PER Diem: April 21, 2009

It's a fitting irony: On the day when Bulls coach Vinny Del Negro ran out of timeouts for the second straight game, Cavs coach Mike Brown was named the league's coach of the year.

You see, in a lot of ways, Brown used to be Del Negro, and I think we can learn something about coaches from these two examples.

Three years ago, it was Brown who was running out of timeouts at the end of virtually every playoff game. And he was in a situation similar to the one the Bulls are in now -- his underdog Cavaliers were unexpectedly pushing Detroit to seven games in a second-round playoff series, and it was his first year on the job.

While he was doing that, of course, he also was being raked over the coals for several other dubious moves, and the second-guessing extended into questioning his moves even when they made sense.

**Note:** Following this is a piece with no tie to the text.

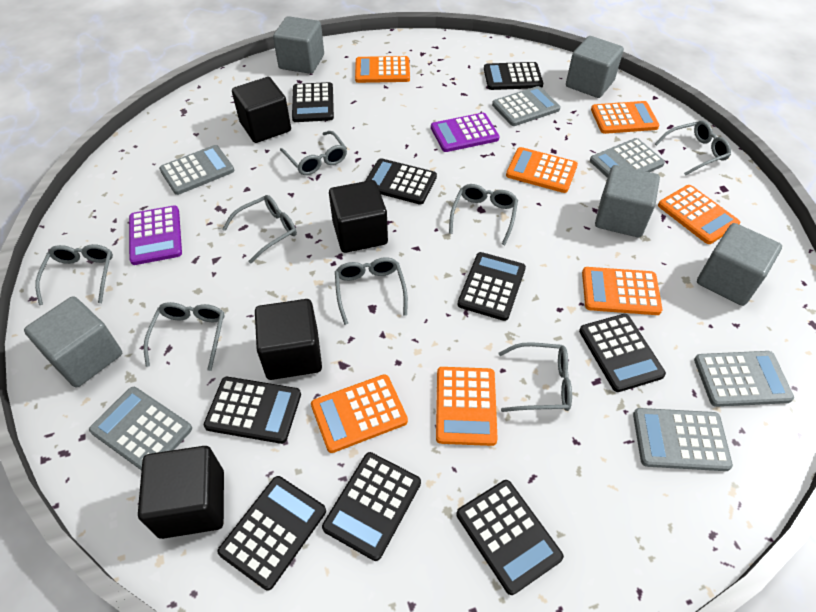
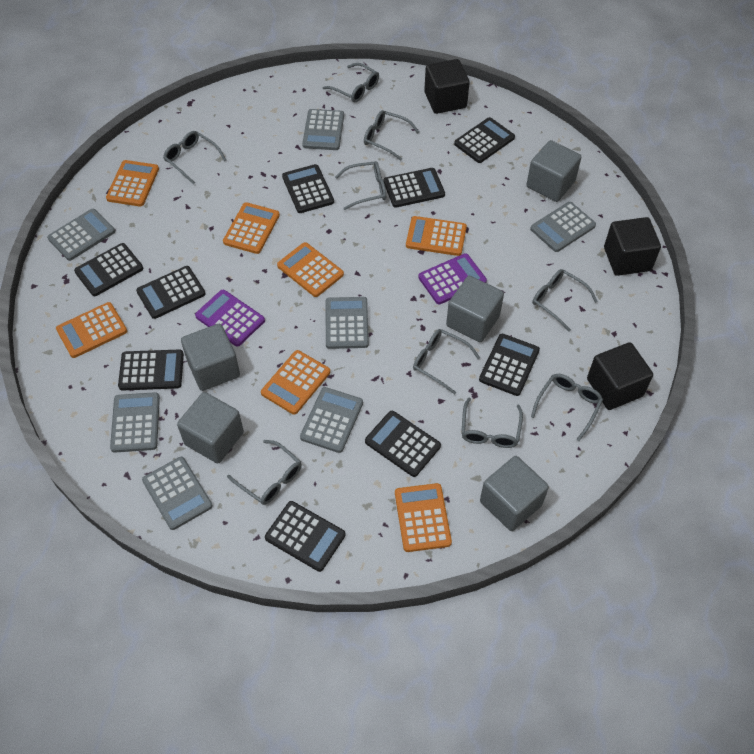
black cube: [138,446,224,539] [232,77,291,143] [255,299,322,380] [329,180,388,253] = 4 -> [424,59,470,114] [587,342,653,410] [604,217,661,276] = 3
grey calculator: [89,387,192,471] [159,145,235,195] [492,86,561,126] [590,138,665,178] [633,408,733,471] [694,351,794,407] = 6 -> [47,209,115,261] [110,392,160,453] [142,457,213,530] [300,387,363,453] [302,109,344,150] [326,297,369,349] [530,202,596,252] = 7
grey glasses: [35,244,113,305] [144,302,225,371] [222,195,297,264] [280,131,347,175] [335,257,408,325] [449,184,518,245] [499,342,572,412] [655,120,731,176] = 8 -> [163,131,226,185] [227,440,302,505] [322,63,379,102] [335,161,386,210] [364,110,419,161] [413,329,480,394] [461,398,523,448] [531,374,603,441] [532,269,598,331] = 9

Now in his fourth season, Brown doesn't make those kinds of blunders. Del Negro, as a rookie coach who has had no prior experience, does. Burning through timeouts has been a problem for him all season, as were his lineup choices until injuries and trades whittled his team down to a seven-man rotation that was virtually impossible to screw up.

And on Monday night, his play calls out of timeouts weren't exactly complex things to diagram. You don't need a 30-second huddle to communicate "get Ben Gordon the ball and get the hell out of his way" to your team. Every NBA playbook has a "2 up" call or something similar that accomplishes this.

The reason I bring up Brown is to point out something a lot of fans don't consider: Coaches can be a lot like players. They have strengths and weaknesses, develop tendencies and can improve from year to year. Sometimes, they have good years and bad years -- a point driven home to me by living in Atlanta, where a single coach has been working for the past half decade.

Nonetheless, most fans and many analysts have but two piles for coaches: good and bad. Our views on players are far more nuanced, but for some reason coaches can be only geniuses or idiots. In truth, there's a whole lot of gray. Virtually every coach has a few things he does really well, and a few other areas where he's behind the curve.

Look at Brown. For three years, he was unmistakably a below-average offensive coach. He had a tremendous impact on the Cavs at the defensive end right from the get-go, but his offensive system basically consisted of slow-developing screen-and-rolls and isolations for LeBron James and the occasional post-up for Zydrunas Ilgauskas. When it worked, it was mostly because of James' brilliance, but even with LeBron in the lineup, the Cavs were around the league average in offensive efficiency during his first three seasons.

Brown's solution this season was to outsource the offense to assistant John Kuester, much as Doc Rivers turned his defense over to assistant Tom Thibodeau a year ago to spark Boston's march to the title. Brown's move has worked brilliantly -- the Cavs finished this season fourth in offensive efficiency and improved by 21 games.

Yes, it helped Cleveland's offense to insert Mo Williams and have more or less the full roster available, without the damaging holdouts of the previous season. But beyond that, the Cavs' offense is visibly more active, more flowing and less predictable, and that has made James even more of a threat than ever.

What we don't know, of course, is whether Del Negro will reach that point. Some coaches, just like some players, never progress.

And of course, there are a great many elements of coaching besides timeout management. The teaching that happens at practice leads to day-to-day improvement, and demanding accountability produces maximum effort. These things are completely out of view to most of us, yet are probably the most important pieces of a coach's job.

This isn't to excuse Del Negro's rookie mistake Monday night -- the Bulls had a great opportunity to take a 2-0 lead back to Chicago but never got a good final look at the rim thanks to their lack of a timeout at the end. But let's not forget that Del Negro's team finished the season 18-11 and won the series opener on the road against the defending champs, or that young big men Joakim Noah and Tyrus Thomas have improved noticeably during the season. Presumably, there were reasons for this.

Coaches need repetition as much as players, especially when it comes to game strategy, and Del Negro didn't have any coaching reps at any level entering his maiden season as Bulls coach. Clearly, there were going to be some bumps along the way, and most likely more will come.

But if there's one thing Bulls fans can take solace in, it's that one of the league's premier coaches was making a lot of the same mistakes just three years ago. With any luck, Del Negro will show similar progress.